Hollow grinds: Why are they so hated???

A few people have mentioned flat grinds getting thicker as you sharpen. If you have a full flat grind and sharpen the whole bevel, that doesn't happen. Also hollow grinds may stay a bit thinner in the beginning but they then thicken nonlinearly.
 
I read the grinds are done by machines with big abrasive wheel discs, so probably much cheaper to have that sort of equipment as opposed to automated belt abrasives. I'd guess the wheel types are mechanically simpler, easier to operate, and cheaper to maintain.

Not to say all hollow grinds are cheap, but just probably cheaper on mass scale production.

I would agree with you but i would add, as you do, "i'd guess" and "probably" cause, in fact, i've no clue about the cost of such or such machine tool operation. To come back to the title of this thread "Hollow grind, why are they so hated?" i don't think anyway it's cause of the cost, there are cheap and expensive also hollow grind knives. I rather think it's cause knife nuts, for good reasons, like better functionnality, or bad ones, like new hype, prefer now- for how long?- flat or convex grind. I'm not fond of hollow so i can't judge of, but i would like to have opinions about the compared merits of the different grinds "in situ".

dantzk.
 
For those that have binding issues when cutting cardboard, try this.
Instead of making the cut with the knife at a 90 degree angle to the edge of the cardboard, try 45 degrees. (Looking down at the spine of the knife & edge of the cardboard)
That will allow the cardboard to separate, and the knife won't bind.
Similar to cutting a box apart...it is easier at the corners than in (the middle of) a side.
 
A few people have mentioned flat grinds getting thicker as you sharpen. If you have a full flat grind and sharpen the whole bevel, that doesn't happen. Also hollow grinds may stay a bit thinner in the beginning but they then thicken nonlinearly.

That's great item of discussion you bring up there "Jared" because I have encountered that problem myself and I did find a remedy for it. When I read my copy of "The Razor Edge Book Of Sharpening" by John Juranitch it showed me the importance of grinding or abrading in "relief" when you are doing a complete sharpening ( not to be confused with just touching up a blade like is commonly done with a 204 Sharpmaker). But rather take a coarse stone and abrade the stock back to the point to where you can set up a primary and secondary bevel. Grinding in "relief" is very important with a flat grind because like Jared said you will soon be into some very thick stock if you don't.

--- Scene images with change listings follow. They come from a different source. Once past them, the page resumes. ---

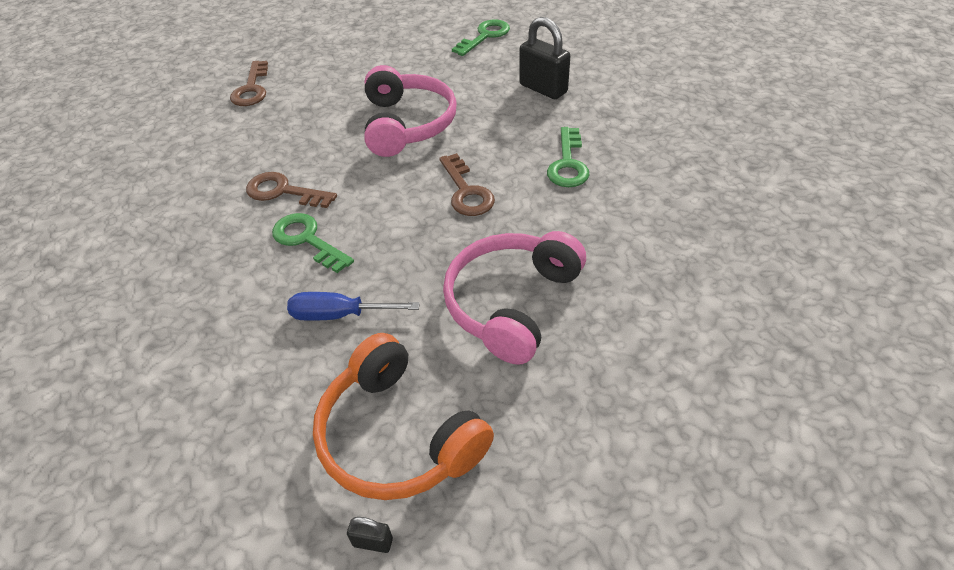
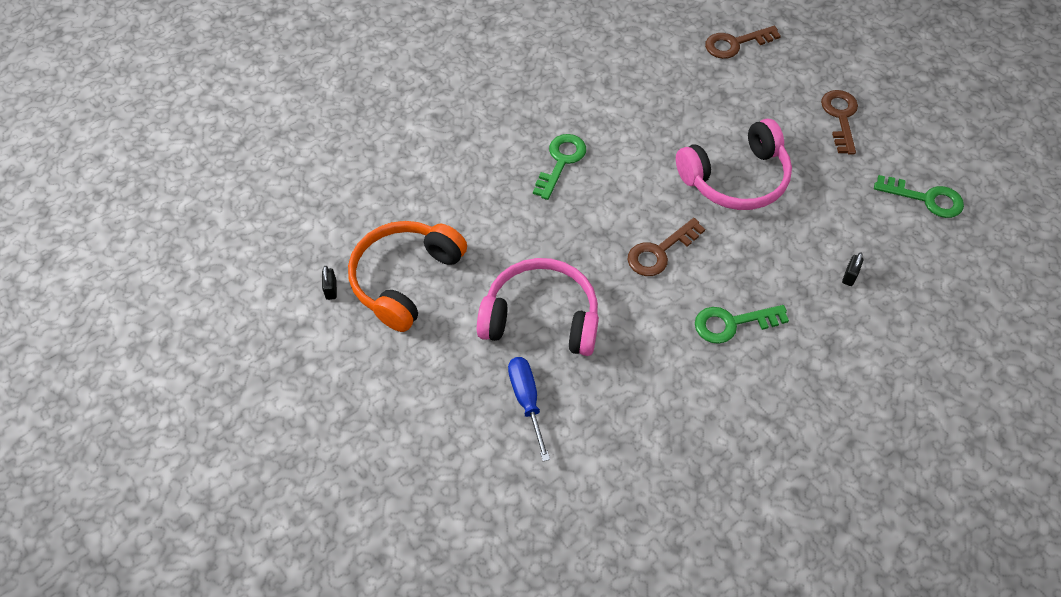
camera: 70 degrees right, 10 degrees up
brown key [246,172,337,208] -> brown key moved to [821,90,858,155]
blue screwdriver [287,292,420,321] -> blue screwdriver moved to [508,357,550,461]
black padlock [519,17,570,99] -> black padlock [842,252,864,286], size x0.44

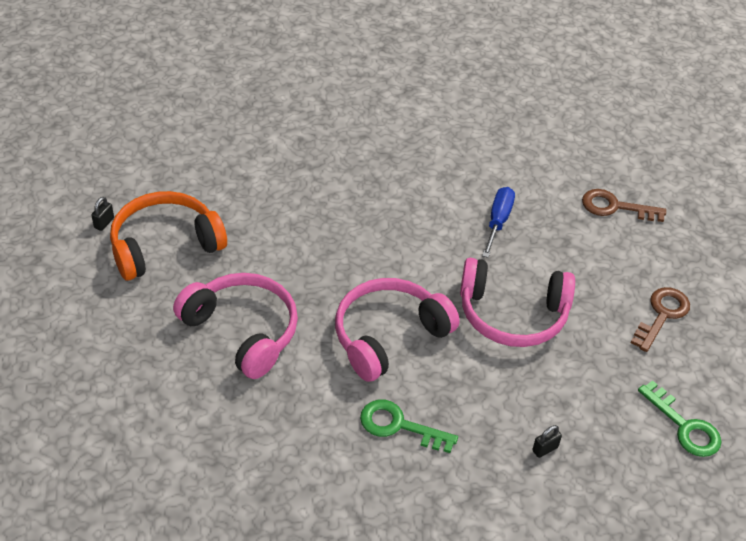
camera: 30 degrees right, 10 degrees down
blue screwdriver [508,357,550,461] -> blue screwdriver moved to [482,187,515,258]
green key [533,134,586,200] -> none
brown key [628,218,705,276] -> pink headphones [335,278,460,382]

AGain I think it is very telling when I've observed that most kitchen/culinary knives are mostly flat grinds. Even though flat grinds have their advantages the hollow grinds will always have their place. One item of interest I would like to present are 2 fish fillet knives I own. One is a flat grind and one is a hollow grind. And they both work great.
 
all of my knives have different grinds. i like convex on some for their incredible versitility. i have a thick convex blade for chopping, a collins axe. i have a thin convex blade that slices like i have never seen before, an opinel #7.

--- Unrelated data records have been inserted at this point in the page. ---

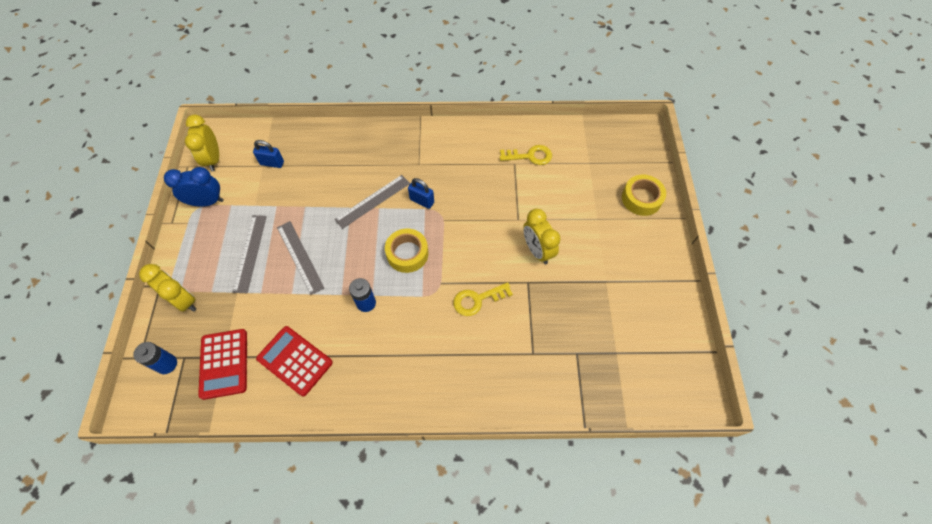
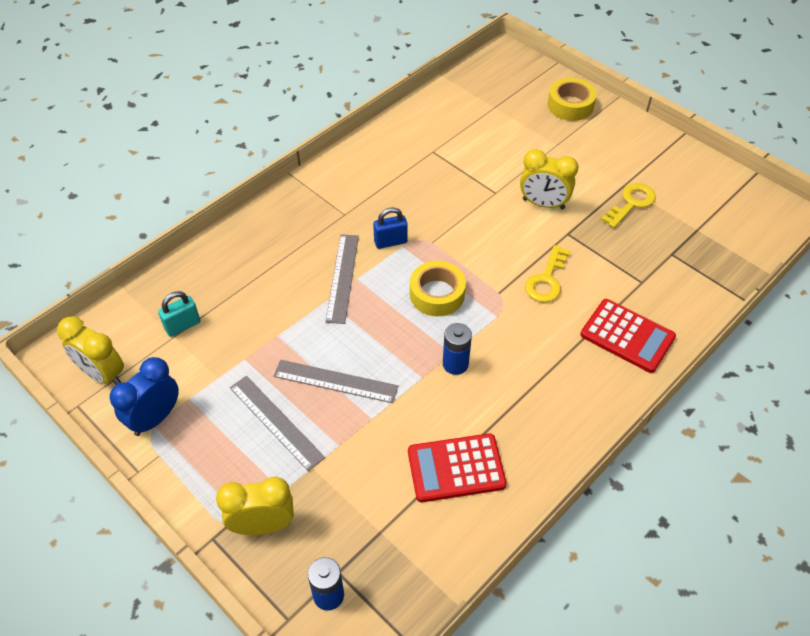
camera: 45 degrees left, 10 degrees down
red calculator [198,329,247,400] -> red calculator moved to [580,299,676,373]
blue padlock [253,140,284,168] -> turquoise padlock [158,291,200,337]
yellow key [500,145,552,165] -> yellow key moved to [601,183,656,228]

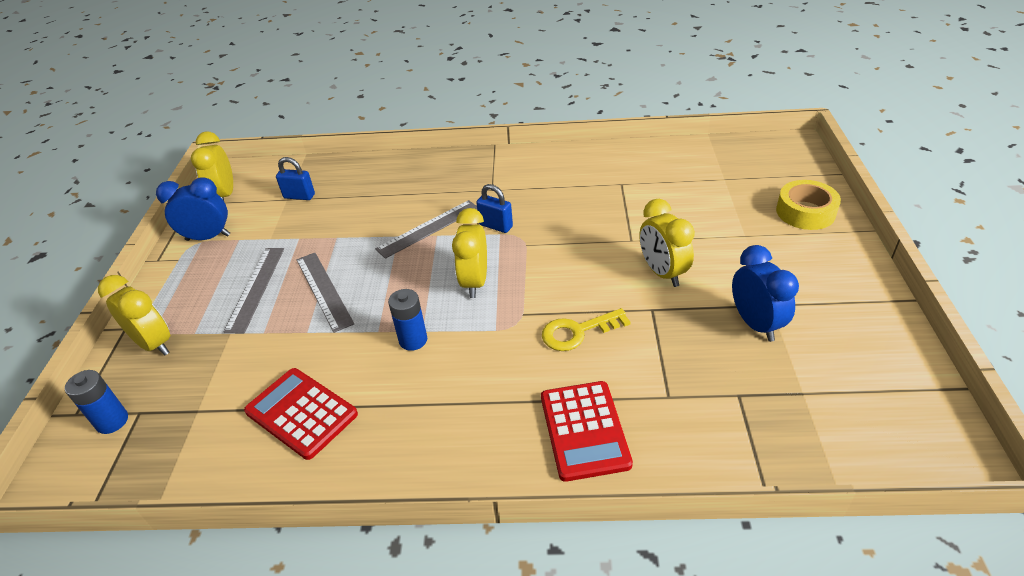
camera: 50 degrees right, 10 degrees down
turquoise padlock [158,291,200,337] -> blue padlock [276,157,315,200]
yellow tape [410,261,466,316] -> yellow clock [452,208,487,298]
yellow key [601,183,656,228] -> blue clock [732,245,799,342]

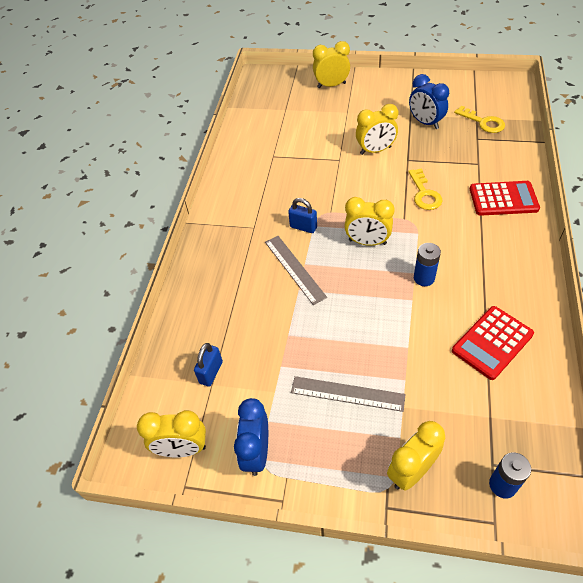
camera: 80 degrees left, 10 degrees up
grey ruler [296,253,354,333] -> none
blue padlock [476,184,513,233] -> blue padlock turned 75 degrees clockwise [288,198,317,233]
blue clock [732,245,799,342] -> blue clock turned 120 degrees counterclockwise [409,74,449,129]
yellow tape [776,180,841,230] -> yellow clock [313,41,350,88]
none -> yellow key [454,105,505,133]

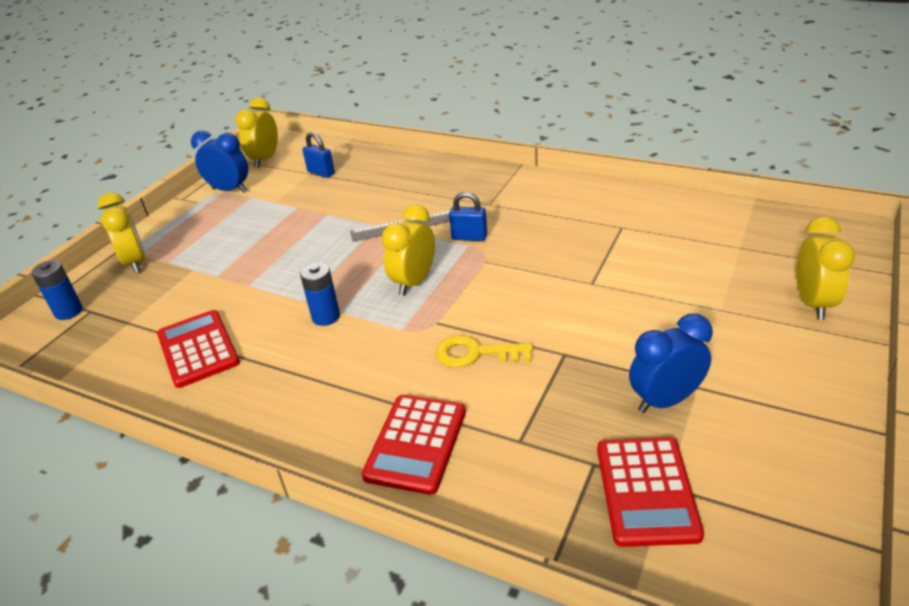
camera: 105 degrees right, 15 degrees down
blue padlock [288,198,317,233] -> blue padlock turned 60 degrees clockwise [449,192,487,241]
grey ruler [291,376,405,412] -> none
yellow clock [356,104,398,155] -> none
yellow key [454,105,505,133] -> red calculator [597,437,704,547]

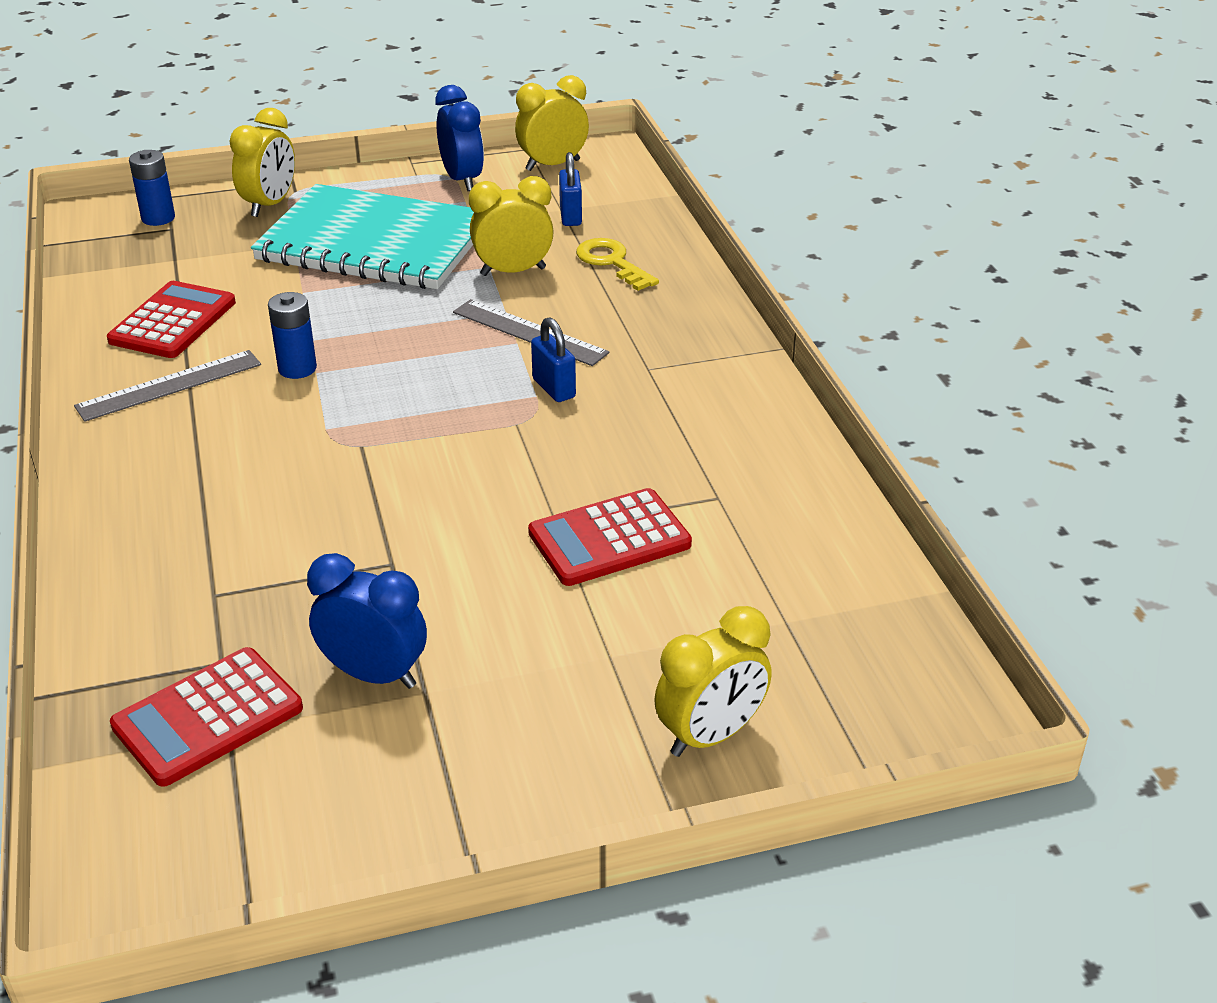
camera: 45 degrees right, 0 degrees up
red calculator [362,395,466,495] -> red calculator moved to [528,488,692,586]
yellow clock [382,204,435,296] -> yellow clock moved to [469,176,554,276]
yellow key [436,335,533,367] -> yellow key moved to [576,238,659,291]
none -> grey ruler [74,350,261,422]
none -> turquoise notebook [251,184,474,289]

i have hollow grinds too, mostly on my folders. my folders are for fine work, whittling and slicing food sometimes. i have a case trapper with full height hollow grinds on both blades, and it cuts great. also, the hollows are relatively shallow, so that may have something to do with cutting efficiency

i also have a case fixed blade, with a saber hollow grind. it is not very good for cutting anything, except for perhaps flesh (i have not yet had the opportunity to try it in that application) it does a bad job cutting cardboard and whittling wood.

i think that the reason that many people do not like hollow grinds is because they have only ever experienced saber hollow grinds, which do not cut well except for flesh and paper.

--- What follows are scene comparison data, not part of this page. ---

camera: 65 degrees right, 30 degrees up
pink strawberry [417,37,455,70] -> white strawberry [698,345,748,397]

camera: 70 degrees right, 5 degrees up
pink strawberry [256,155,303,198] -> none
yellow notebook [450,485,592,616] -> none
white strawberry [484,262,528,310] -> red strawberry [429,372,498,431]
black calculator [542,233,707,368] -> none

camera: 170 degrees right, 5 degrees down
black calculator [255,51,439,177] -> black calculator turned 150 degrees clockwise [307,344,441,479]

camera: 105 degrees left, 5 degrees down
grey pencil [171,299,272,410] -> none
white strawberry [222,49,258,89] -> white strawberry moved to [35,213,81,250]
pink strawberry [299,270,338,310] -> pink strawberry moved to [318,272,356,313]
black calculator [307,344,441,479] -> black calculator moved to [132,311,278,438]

i used to not like hollow grinds either, until i experienced a full shallow hollow grind, and then i decided that i did like them.

all grinds have thier place and purpose.
 
How do you create a hollow grind when sharpening a knife? Do you need any special tool? I get flat and compound, but not concave or convex... Thanks
 
For cutting meat, you can't beat a hollow-grind. Just look at the Doziers (hollow grind)....they slice forever...well, almost forever.
Anything else, you need either a flat or convex grind; the hollow ground edge just won't hold up to much abuse.

Yeah, what he said. :D
I have yet to find anything better/longer lasting edge on meat/tissue then a well executed hollow grind in D2. :)
 
For those that have binding issues when cutting cardboard, try this.
Instead of making the cut with the knife at a 90 degree angle to the edge of the cardboard, try 45 degrees. (Looking down at the spine of the knife & edge of the cardboard)
That will allow the cardboard to separate, and the knife won't bind.
Similar to cutting a box apart...it is easier at the corners than in (the middle of) a side.

Here's an explanation in pictures:
DSCF04392.jpg
 
Thank you :D
Now I know that one person understood my rambling.

Good photos make it clear...a picture is worth a....well you got it :D
 
I don't mind hollow grinds in folders, I've got dozens of hollow ground folders and they work just fine.

In fixed blades, I only use flat and convex ground blades. I spend a lot of time outdoors (both for work and play) and I need a knife that can take some hard use, so I stay away from hollow grinds.